In this case series, 30 adult patients received a 600 mg loading dose of dupilumab followed by a 300 mg maintenance dose with varying administration frequency based on patient need. As this was a case series, treatment periods ranged from 2 to 100 weeks and 73.3% received dupilumab biweekly.
Results showed that 50% of patients treated with dupilumab for BP achieved complete remission of blistering lesions. Eight other patients reported marked response in their blistering, whereas moderate and minimal responses were reported by four and three patients, respectively.
Sixteen patients experienced complete remission of pruritus while other experienced marked response (n = 9), moderate response (n = 2) and minimal response (n = 3).
Only one patient experienced an adverse event (injection site reaction). Also, one patient died of natural causes, one discontinued treatment due to inadequate response and two were lost to follow-up.

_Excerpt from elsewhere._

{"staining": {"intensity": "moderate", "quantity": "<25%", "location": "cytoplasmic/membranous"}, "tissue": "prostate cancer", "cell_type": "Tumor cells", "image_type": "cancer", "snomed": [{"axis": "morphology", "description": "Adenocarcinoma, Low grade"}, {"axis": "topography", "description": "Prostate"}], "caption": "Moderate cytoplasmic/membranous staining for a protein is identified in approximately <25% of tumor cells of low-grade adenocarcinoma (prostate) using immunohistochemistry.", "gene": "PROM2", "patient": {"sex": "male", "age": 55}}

The remaining 27 patients requested to continue dupilumab treatment.
Additionally, nine patients were weaned off concomitant treatments and were maintained solely on dupilumab.
“This is beneficial as many traditional therapies used for BP carry toxic side effects and require more frequent monitoring,” the authors wrote. “Moreover, depending on patient responses, some maintenance dosing intervals were increased up to every 8 weeks, thus mitigating the risks and costs incurred with more frequent administration.”